■ **提取数据**:
###
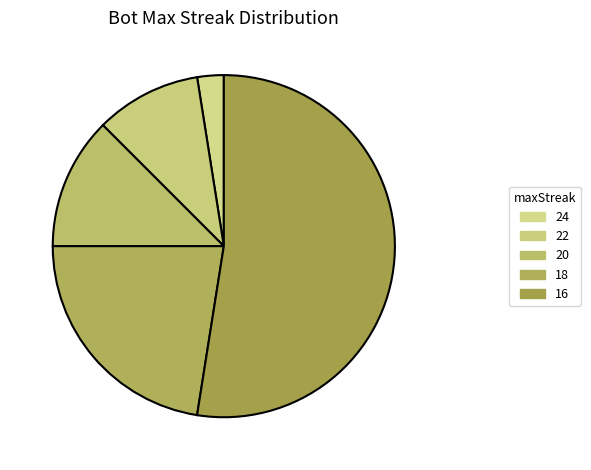

How many slices are in this pie chart?

5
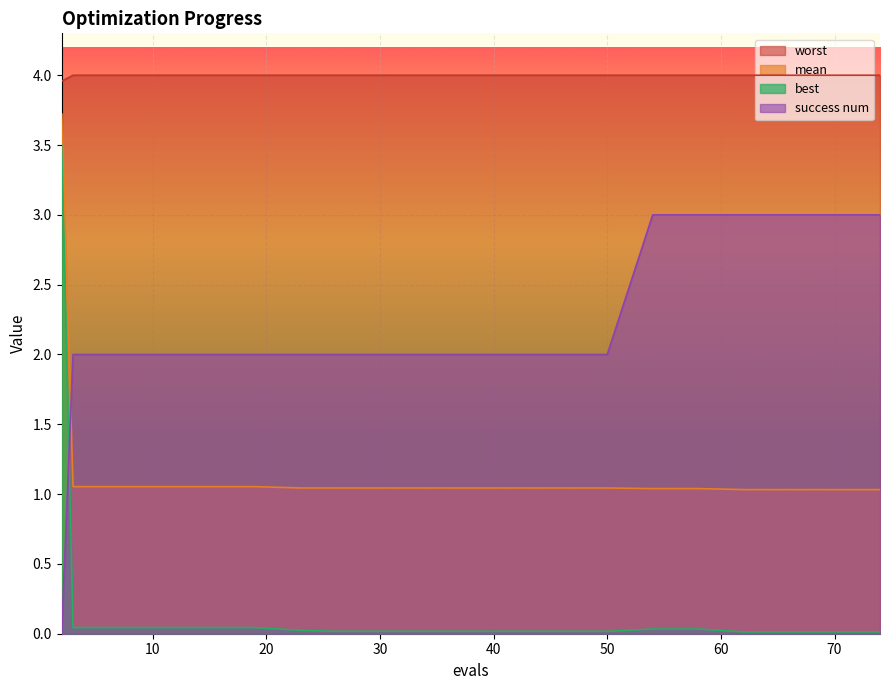

What is the sum of the best values at 50 and 7?

0.1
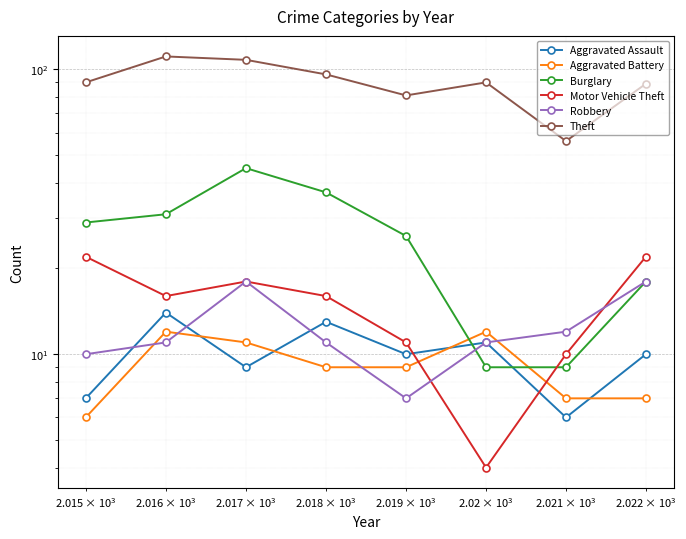

What is the value of the Burglary point at the 5th from the left?

26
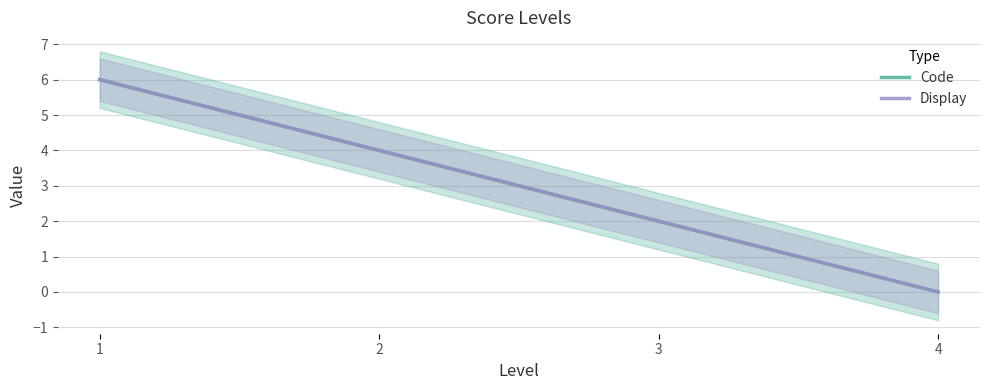

Is it true that Display equals 6 at 1?

True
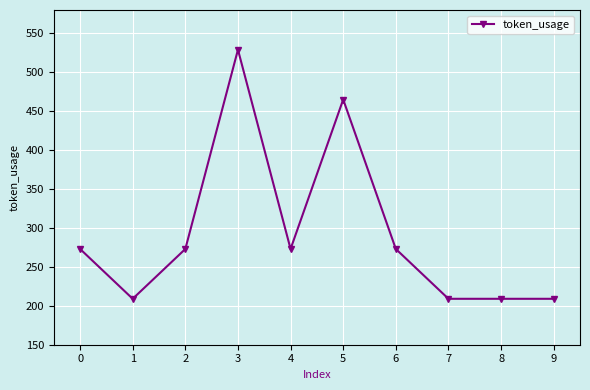

Reading left to right, list all the values displayed in this chart.

0=273	1=209	2=273	3=529	4=273	5=465	6=273	7=209	8=209	9=209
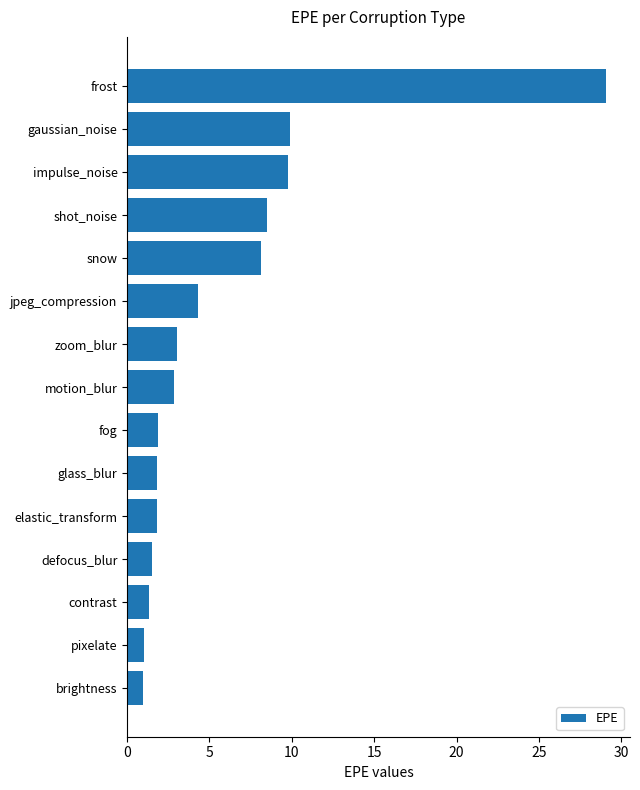

How many categories are shown in the chart?

15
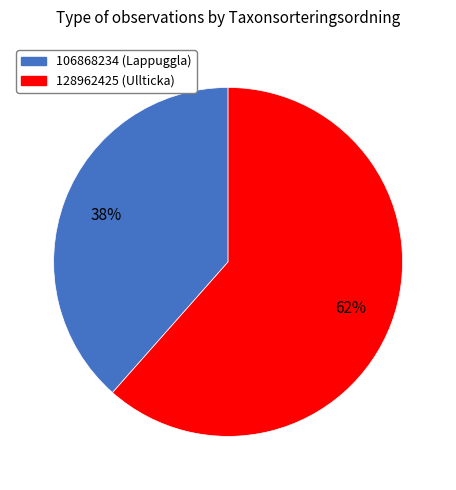

Which slice is the largest?

128962425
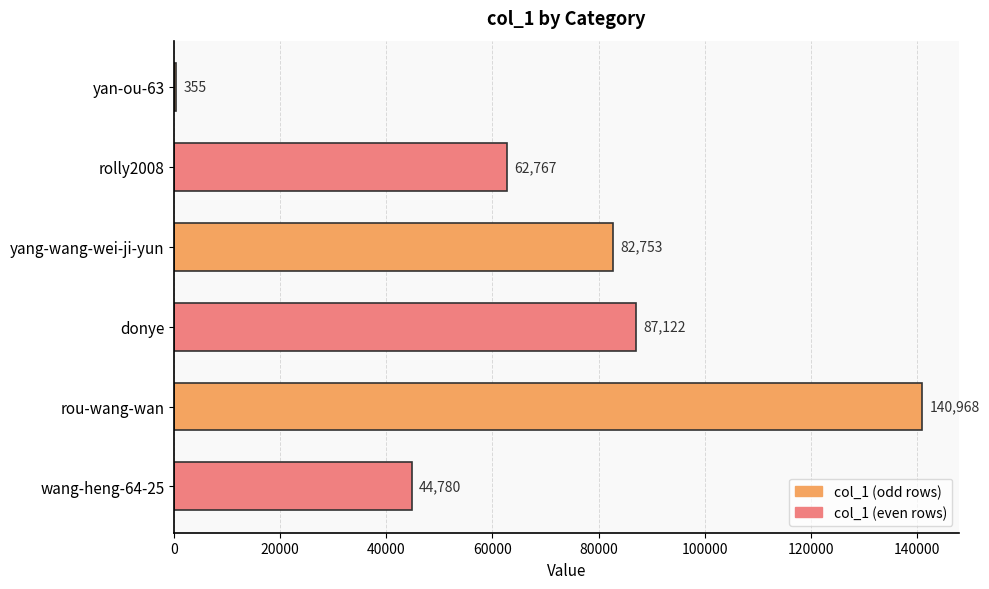

What is the sum of all values?

418745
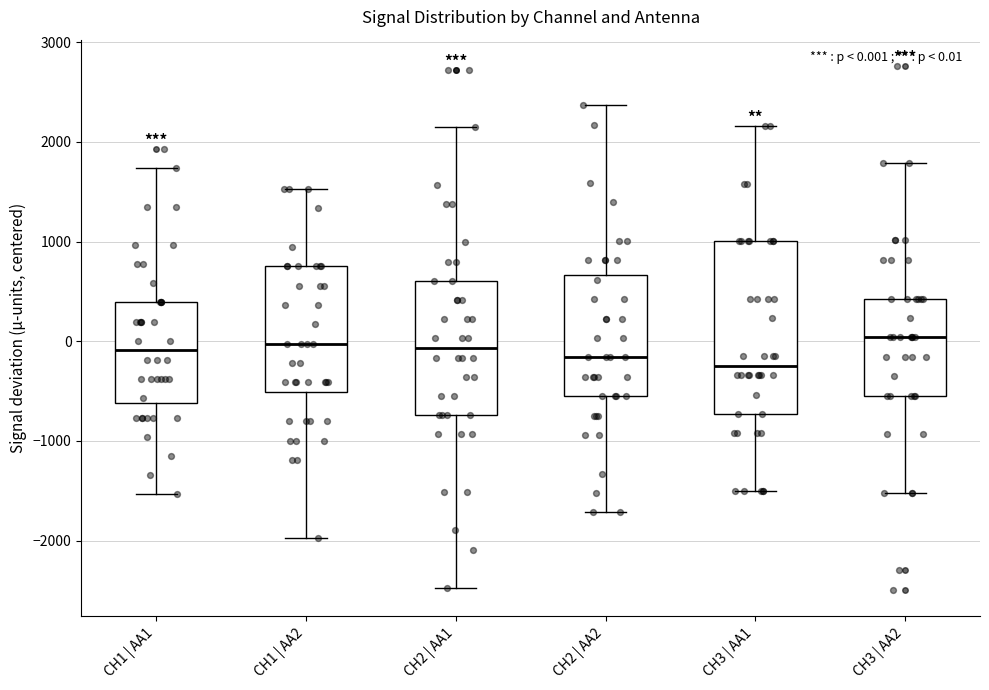

Comparing the boxes themselves (not the whiskers), which one is the tallest?

CH3 | AA1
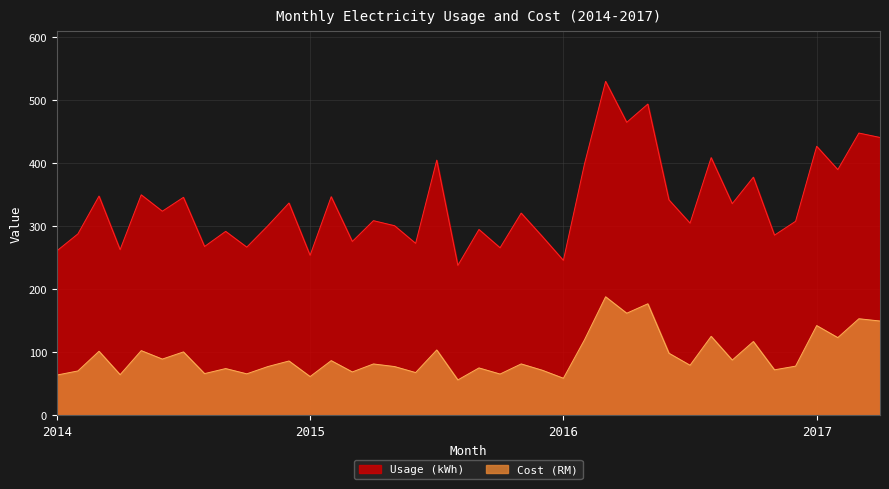

Reading left to right, transcribe all the data shown in this chart.

Usage (kWh): 261.0	288.0	348.0	263.0	350.0	324.0	346.0	268.0	292.0	267.0	301.0	337.0	254.0	347.0	276.0	309.0	301.0	273.0	405.0	238.0	295.0	266.0	321.0	284.0	246.0	399.0	530.0	465.0	494.0	342.0	305.0	409.0	336.0	378.0	286.0	308.0	427.0	390.0	448.0	441.0
Cost (RM): 64.0	70.6	101.8	64.6	102.8	89.4	100.7	66.3	74.3	66.0	77.5	86.3	61.6	86.9	69.0	81.6	77.5	68.0	103.8	56.3	75.3	65.6	81.7	71.7	59.0	120.0	188.2	162.1	177.1	98.7	79.6	125.5	87.8	117.2	72.3	78.2	142.5	123.4	153.4	149.8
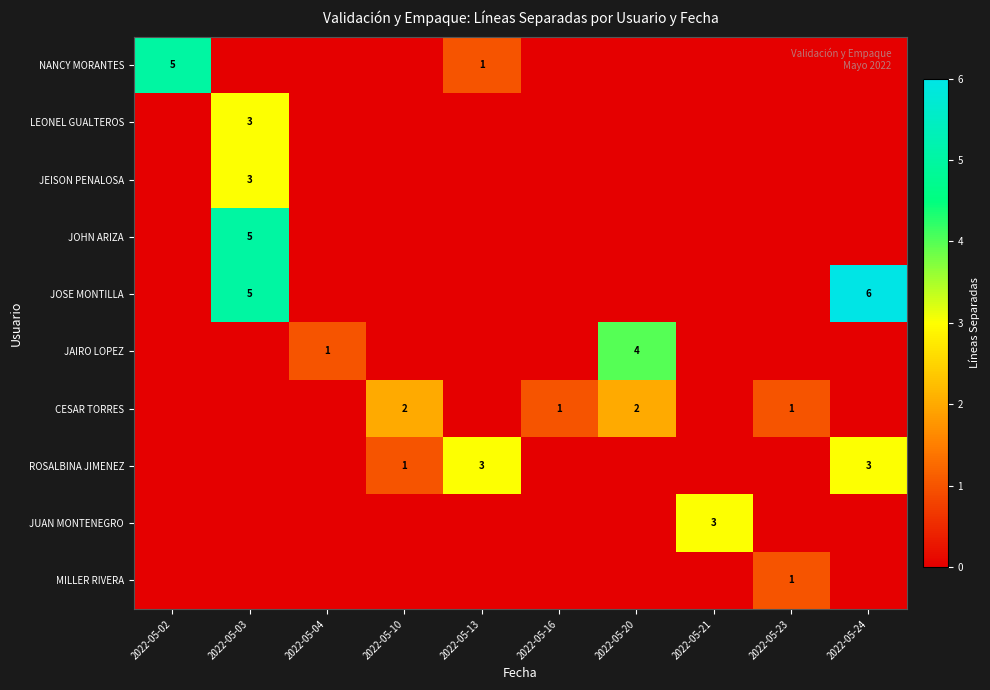

The JAIRO LOPEZ series shows 1 at 2022-05-04. True or false?

True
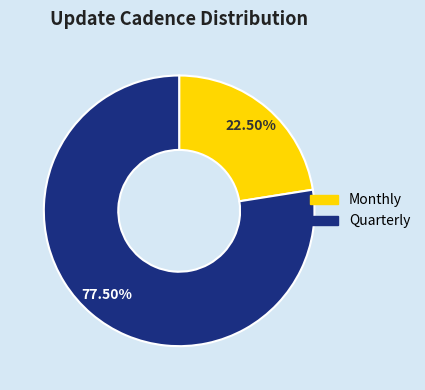

Does Monthly represent more than half of the total?

No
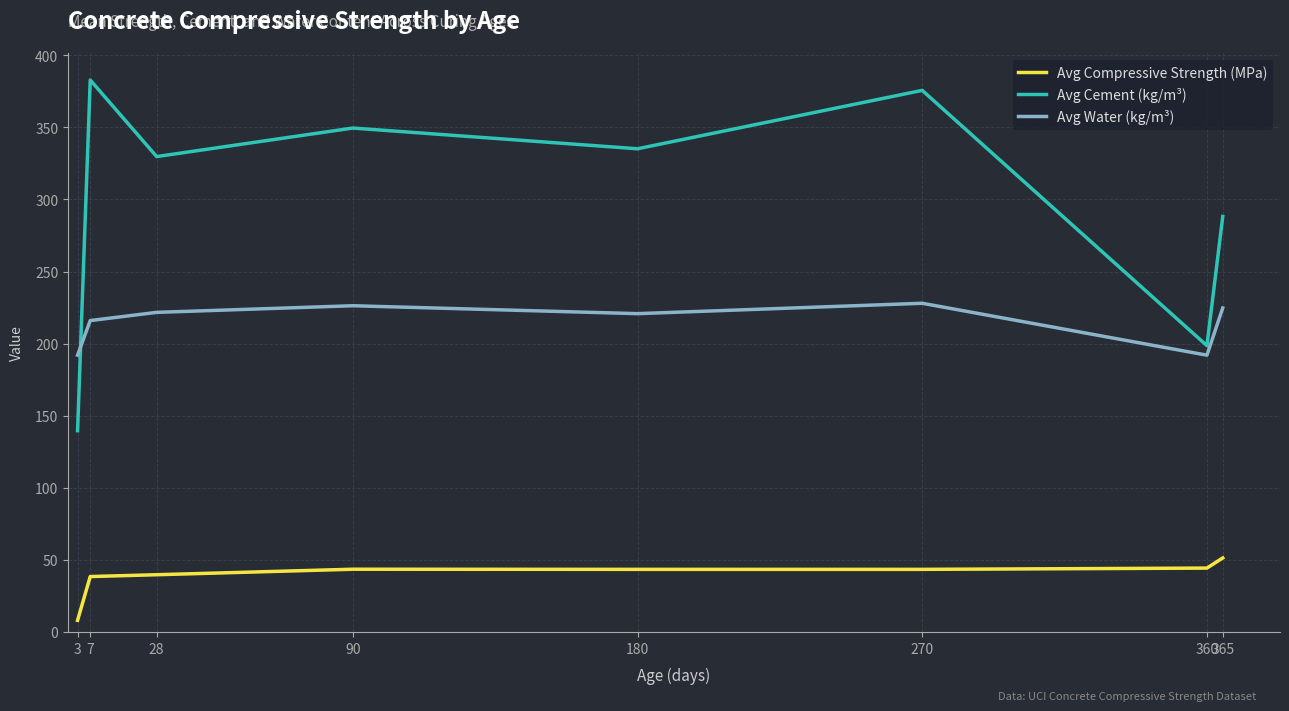

The Avg Cement (kg/m³) series shows 349.6 at 90. True or false?

True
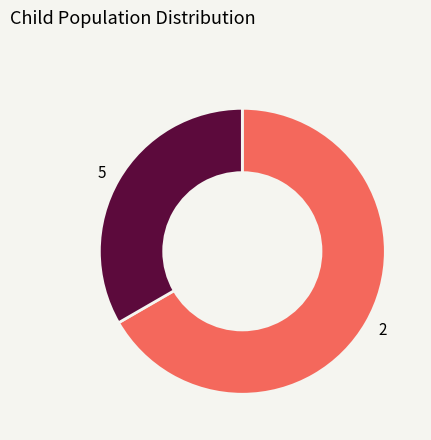

How many slices are in this pie chart?

2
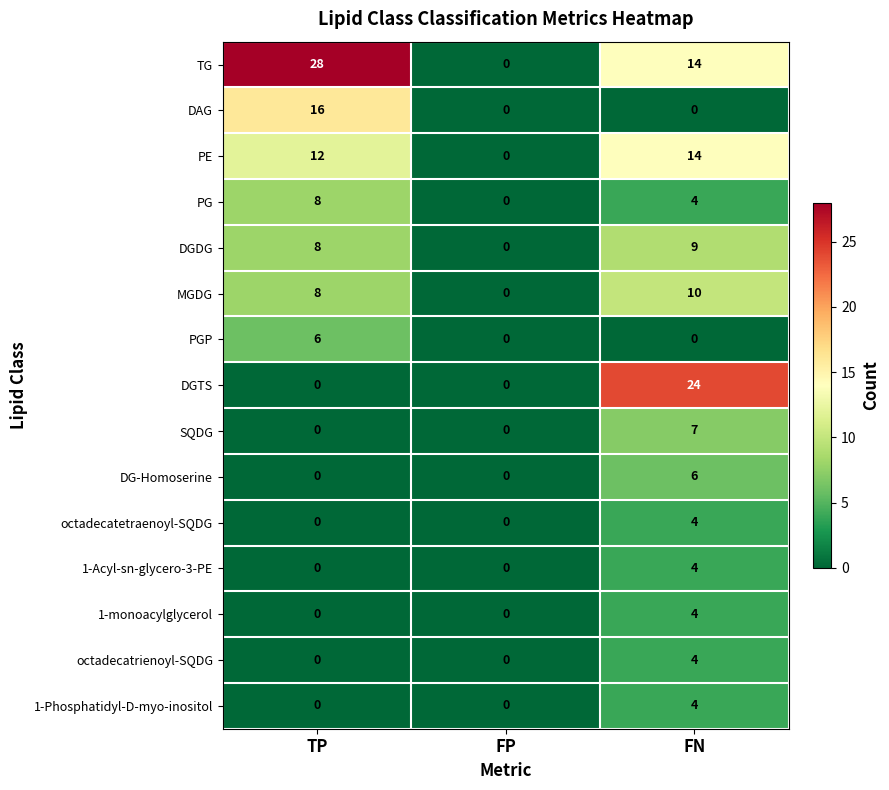

What is the difference between the PG values at FP and FN?

4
###
■ **任务要求**: 请从条目开头起，到含有“Reading left to right, transcribe”的那一行为止（两端均包括），原样返回这些行；答案中不要写入图片。

■ **解答过程**:
How many slices are in this pie chart?

5

What is the sum of the best values at 50 and 7?

0.1

What is the value of the Burglary point at the 5th from the left?

26

Is it true that Display equals 6 at 1?

True

Reading left to right, list all the values displayed in this chart.

0=273	1=209	2=273	3=529	4=273	5=465	6=273	7=209	8=209	9=209

How many categories are shown in the chart?

15

Which slice is the largest?

128962425

What is the sum of all values?

418745

Comparing the boxes themselves (not the whiskers), which one is the tallest?

CH3 | AA1

Reading left to right, transcribe all the data shown in this chart.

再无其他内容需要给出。